Dopo il 25 settembre, verrà il 26. Molti nodi verranno al pettine. Non sarà una situazione facile, visto che le sconfitte raramente uniscono. Ci sarà dunque molto da ricostruire. Bisognerà farlo su basi nuove, con metodo e perseveranza, di certo iniziando a separare le persone serie dai venditori di fumo.
* * *
Sul risultato elettorale delle liste “alternative” a mio avviso influiranno due fattori:
1) la percentuale di astensionisti “cronici” (…come il sottoscritto…) che si “ravvederanno” e decideranno di andare alle urne
2) l’entità del “crollo” elettore del M5s.
Se almeno 1/3 degli gli astensionisti “cronici” tornerà a votare e se il M5s non andrà oltre il 6-7 % – dal momento che difficilmente gli appartenenti a queste due categorie di elettori voteranno per uno dei partiti “di regime” – …FORSE c’è qualche speranza di veder entrare in Parlamento qualche rappresentare delle liste “alternative”.
Francesco F.
Manduria (Ta)
Solo per la loro inettitudine e il disastro che hanno combinato
direi che queste listine del dissenso non meritano di essere votate.
Oramai queste elezioni sono andate perdute.
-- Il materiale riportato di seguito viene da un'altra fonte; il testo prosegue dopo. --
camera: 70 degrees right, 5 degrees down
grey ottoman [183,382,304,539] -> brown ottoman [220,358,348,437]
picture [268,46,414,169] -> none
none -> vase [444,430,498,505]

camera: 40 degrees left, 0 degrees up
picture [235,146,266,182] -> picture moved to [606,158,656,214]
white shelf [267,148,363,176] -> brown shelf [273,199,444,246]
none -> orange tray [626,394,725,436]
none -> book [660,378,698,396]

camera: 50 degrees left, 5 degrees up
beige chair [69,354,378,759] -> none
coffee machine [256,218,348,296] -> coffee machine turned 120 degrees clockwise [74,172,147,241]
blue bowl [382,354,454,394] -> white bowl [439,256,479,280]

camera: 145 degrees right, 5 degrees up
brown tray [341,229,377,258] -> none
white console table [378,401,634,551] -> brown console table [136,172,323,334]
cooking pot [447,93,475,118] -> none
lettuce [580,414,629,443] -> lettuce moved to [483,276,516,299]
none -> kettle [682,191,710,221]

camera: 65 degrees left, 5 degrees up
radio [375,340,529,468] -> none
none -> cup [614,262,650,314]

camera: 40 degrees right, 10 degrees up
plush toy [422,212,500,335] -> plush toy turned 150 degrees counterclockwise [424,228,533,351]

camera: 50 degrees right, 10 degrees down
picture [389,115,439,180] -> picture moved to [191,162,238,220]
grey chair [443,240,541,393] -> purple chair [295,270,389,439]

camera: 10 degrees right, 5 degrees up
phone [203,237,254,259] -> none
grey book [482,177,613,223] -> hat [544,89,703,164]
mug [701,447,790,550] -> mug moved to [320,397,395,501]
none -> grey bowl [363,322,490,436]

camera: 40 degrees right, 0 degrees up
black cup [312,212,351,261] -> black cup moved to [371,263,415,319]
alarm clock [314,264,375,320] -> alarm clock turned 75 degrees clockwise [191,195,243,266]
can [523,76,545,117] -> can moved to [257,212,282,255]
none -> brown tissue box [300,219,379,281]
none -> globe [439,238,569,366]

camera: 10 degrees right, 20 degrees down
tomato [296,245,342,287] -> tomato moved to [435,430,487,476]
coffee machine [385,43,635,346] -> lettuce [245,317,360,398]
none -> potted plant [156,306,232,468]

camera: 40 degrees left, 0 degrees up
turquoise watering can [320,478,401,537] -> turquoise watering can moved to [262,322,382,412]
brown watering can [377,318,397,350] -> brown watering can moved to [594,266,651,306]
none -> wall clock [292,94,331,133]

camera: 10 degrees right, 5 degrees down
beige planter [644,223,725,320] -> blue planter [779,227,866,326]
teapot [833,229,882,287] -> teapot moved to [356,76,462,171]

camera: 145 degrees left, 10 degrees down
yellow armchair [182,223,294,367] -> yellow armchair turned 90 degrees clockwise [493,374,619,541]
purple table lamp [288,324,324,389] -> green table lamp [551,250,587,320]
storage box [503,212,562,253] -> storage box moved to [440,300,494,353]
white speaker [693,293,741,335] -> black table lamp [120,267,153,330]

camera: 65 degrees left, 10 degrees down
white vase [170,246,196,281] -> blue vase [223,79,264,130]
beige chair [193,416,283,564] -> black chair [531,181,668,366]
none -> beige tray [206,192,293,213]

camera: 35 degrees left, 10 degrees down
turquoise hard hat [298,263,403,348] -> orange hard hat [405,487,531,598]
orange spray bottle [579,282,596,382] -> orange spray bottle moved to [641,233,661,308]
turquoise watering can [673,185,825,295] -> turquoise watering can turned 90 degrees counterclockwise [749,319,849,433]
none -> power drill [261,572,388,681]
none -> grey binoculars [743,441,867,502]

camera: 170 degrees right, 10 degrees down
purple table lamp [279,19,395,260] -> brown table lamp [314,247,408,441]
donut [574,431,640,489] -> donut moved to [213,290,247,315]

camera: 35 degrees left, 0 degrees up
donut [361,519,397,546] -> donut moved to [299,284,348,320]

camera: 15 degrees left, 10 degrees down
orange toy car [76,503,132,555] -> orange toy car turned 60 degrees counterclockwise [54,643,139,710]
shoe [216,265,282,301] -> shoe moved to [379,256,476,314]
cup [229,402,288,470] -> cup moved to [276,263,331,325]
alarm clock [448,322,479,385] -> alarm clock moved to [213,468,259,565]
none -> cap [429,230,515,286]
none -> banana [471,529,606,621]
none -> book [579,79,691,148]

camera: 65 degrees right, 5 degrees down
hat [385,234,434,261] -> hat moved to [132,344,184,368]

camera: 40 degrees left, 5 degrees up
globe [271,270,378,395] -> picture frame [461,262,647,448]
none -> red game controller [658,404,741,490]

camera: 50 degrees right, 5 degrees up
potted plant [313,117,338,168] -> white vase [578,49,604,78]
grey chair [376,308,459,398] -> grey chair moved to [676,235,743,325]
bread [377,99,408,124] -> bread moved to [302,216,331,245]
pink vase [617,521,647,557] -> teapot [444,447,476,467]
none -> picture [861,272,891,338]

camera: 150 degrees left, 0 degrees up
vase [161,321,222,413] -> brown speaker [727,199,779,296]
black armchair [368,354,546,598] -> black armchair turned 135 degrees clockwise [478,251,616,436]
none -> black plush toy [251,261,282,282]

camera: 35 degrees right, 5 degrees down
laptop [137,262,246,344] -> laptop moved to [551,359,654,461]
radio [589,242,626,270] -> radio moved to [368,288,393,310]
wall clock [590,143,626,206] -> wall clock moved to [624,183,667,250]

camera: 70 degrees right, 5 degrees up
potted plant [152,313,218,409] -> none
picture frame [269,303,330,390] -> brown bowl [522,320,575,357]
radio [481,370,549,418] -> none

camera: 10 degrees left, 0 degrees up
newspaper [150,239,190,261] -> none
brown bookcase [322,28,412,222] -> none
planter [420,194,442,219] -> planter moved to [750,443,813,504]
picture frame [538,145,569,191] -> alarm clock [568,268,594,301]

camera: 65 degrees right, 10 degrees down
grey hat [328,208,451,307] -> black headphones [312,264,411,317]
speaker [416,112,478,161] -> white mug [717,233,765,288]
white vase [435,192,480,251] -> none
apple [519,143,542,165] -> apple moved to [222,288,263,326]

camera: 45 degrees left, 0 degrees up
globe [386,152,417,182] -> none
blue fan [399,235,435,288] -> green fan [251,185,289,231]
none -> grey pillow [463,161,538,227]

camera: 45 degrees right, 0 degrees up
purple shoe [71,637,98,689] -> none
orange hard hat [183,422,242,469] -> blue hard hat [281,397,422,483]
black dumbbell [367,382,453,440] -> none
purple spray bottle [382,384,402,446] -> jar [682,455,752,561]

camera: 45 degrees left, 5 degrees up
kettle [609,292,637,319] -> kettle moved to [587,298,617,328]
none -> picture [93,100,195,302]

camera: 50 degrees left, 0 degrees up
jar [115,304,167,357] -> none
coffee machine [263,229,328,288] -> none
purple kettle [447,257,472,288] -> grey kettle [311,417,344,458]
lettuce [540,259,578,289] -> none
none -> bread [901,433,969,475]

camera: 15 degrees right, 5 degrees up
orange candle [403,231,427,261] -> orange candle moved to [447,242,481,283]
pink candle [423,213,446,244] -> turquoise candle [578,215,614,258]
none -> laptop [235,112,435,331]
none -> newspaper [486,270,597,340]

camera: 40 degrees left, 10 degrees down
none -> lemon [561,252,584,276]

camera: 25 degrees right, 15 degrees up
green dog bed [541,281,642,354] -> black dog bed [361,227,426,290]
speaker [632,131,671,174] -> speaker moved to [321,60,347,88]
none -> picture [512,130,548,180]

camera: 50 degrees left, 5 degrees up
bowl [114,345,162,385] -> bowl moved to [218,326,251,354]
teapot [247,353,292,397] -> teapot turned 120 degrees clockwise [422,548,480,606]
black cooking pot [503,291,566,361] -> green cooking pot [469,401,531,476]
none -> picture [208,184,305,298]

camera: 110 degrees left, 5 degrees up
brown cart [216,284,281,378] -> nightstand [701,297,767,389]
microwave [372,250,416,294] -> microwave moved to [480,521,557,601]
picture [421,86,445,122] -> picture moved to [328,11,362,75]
Sarebbe molto interessante,
per la prossima legislatura, vedere un governo monocolore della Meloni,
dato che FDI vuole l’abolizione definitiva del green pass ( controllare
sul sito di giorgiameloni.it ) e ha votato contro il green pass e obbligo
( controllare su openpolis ) e naviga con il vento in poppa, sospinta dall’
ultimo disperato tentativo da ultima spiaggia, del popolo, di sopravvivere.
Per il futuro bisognerà certamente creare una lista unitaria che raccolga
tutti coloro che sono contro il sistema e se volessero mantenere il proprio
simbolo e la loro bottega potrebbero sempre fare delle primarie tra il popolo
per stabilire quanto peso dovrà avere ogni partitino nella lista unitaria.